At the same time the interest rate paid on newly drawn mortgages declined by 0.6%, which is the first time it has dropped in three years
The number of mortgages offered to home buyers went up from 49,300 in November to 50,500 in December, against the normal seasonal downturn.
Meanwhile, the number of remortgages approved increased from 25,700 to 30,800 in the month, per data from the BoE.
At the same time the interest rate paid on newly drawn mortgages declined by 0.6%: this is the first time it has dropped in three years.
Charlotte Nixon, mortgage expert at Quilter, says: This modest rise in mortgage approvals could indicate a stabilising or marginally more optimistic housing market. However, the numbers are still comparatively modest, reflecting ongoing caution among both borrowers and lenders because of economic uncertainties such as job security. In uncertain times, reducing debt can be a way to decrease monthly expenses and prepare for potential financial strains.
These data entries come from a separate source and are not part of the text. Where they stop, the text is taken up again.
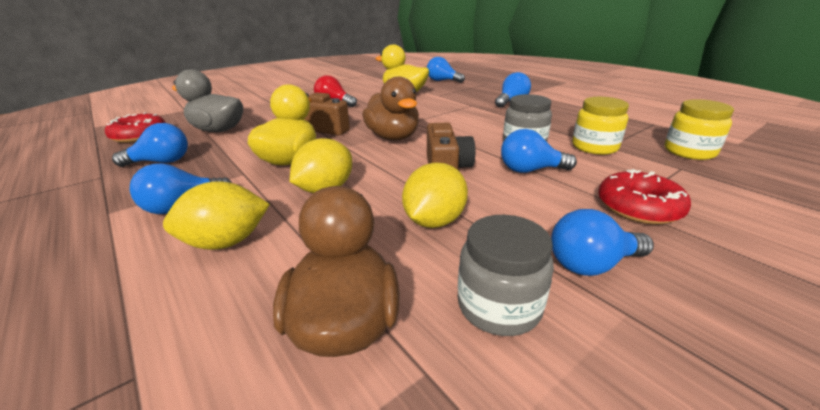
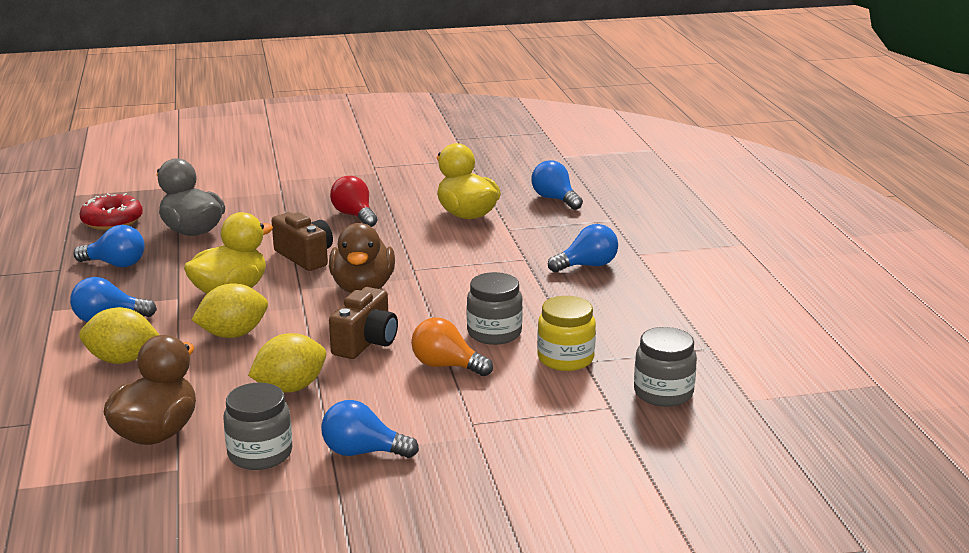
camera: 25 degrees right, 5 degrees down
(530, 170) = (446, 366): blue light bulb -> orange light bulb
(638, 207) = (483, 427): red donut -> none
(689, 152) = (663, 393): yellow jar -> grey jar

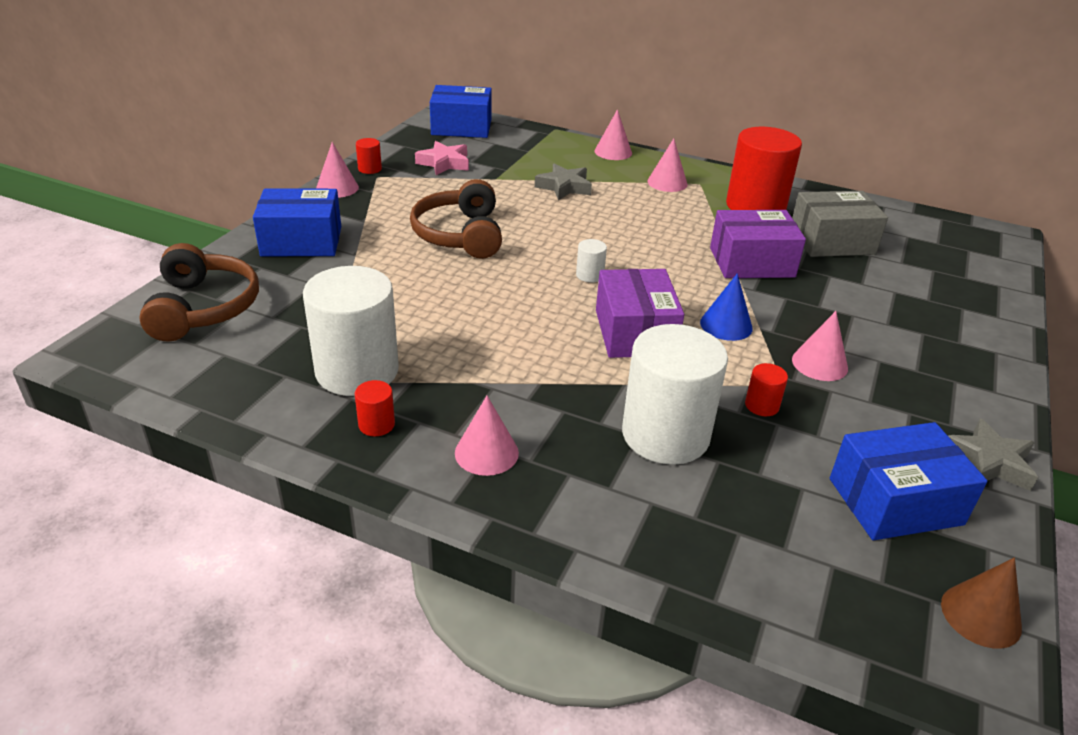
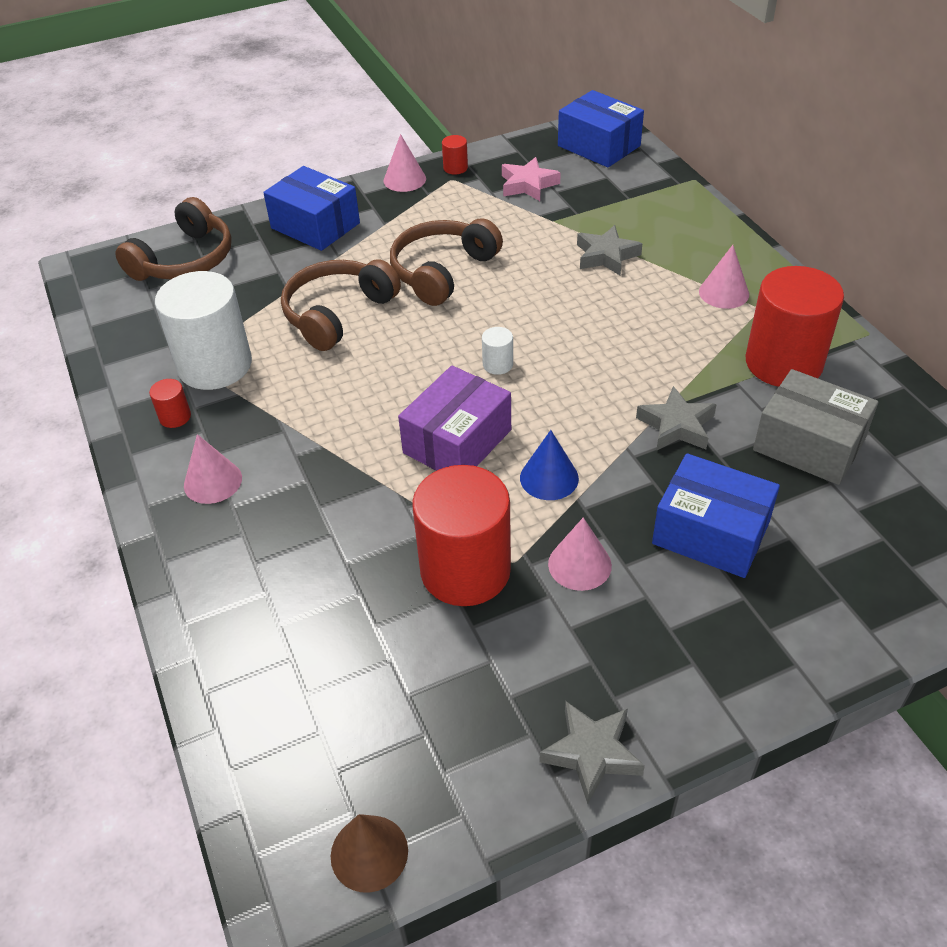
camera: 45 degrees right, 10 degrees up
(415, 292) = (338, 313): none -> brown headphones
(613, 152) = (717, 231): pink cone -> none
(665, 435) = (351, 546): white cylinder -> none
(751, 262) = (676, 426): purple box -> grey star
(762, 405) = (465, 570): red cylinder -> red cylinder, size x2.46
(895, 501) = (447, 723): blue box -> blue box (710, 533)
Jeremy Leaf, north London estate agent and a former RICS residential chairman, is more optimistic and says: The rise in buying and selling activity we noticed in early January clearly started several months back, following the declines in inflation. These mortgage approvals offer a comprehensive snapshot as they cover not just the data of individual lenders but the broader marketplace and are a reliable indicator of future activity. As a result, the market improvement is likely to be sustained despite the recent rise in the cost of living and increase in stock levels which is keeping a cap on prices.
Meanwhile Simon Gammon – managing partner at Knight Frank Finance, says: Mortgage approvals for house purchase accelerated between November and December and posted a 42% gain compared to December last year. Dropping mortgage rates have transformed sentiment among borrowers and we will see a busy spring market this year. High street lenders seem to have called a temporary truce in their price war after economic indicators published in January pushed back the likely date of the BoE’s first rate cut.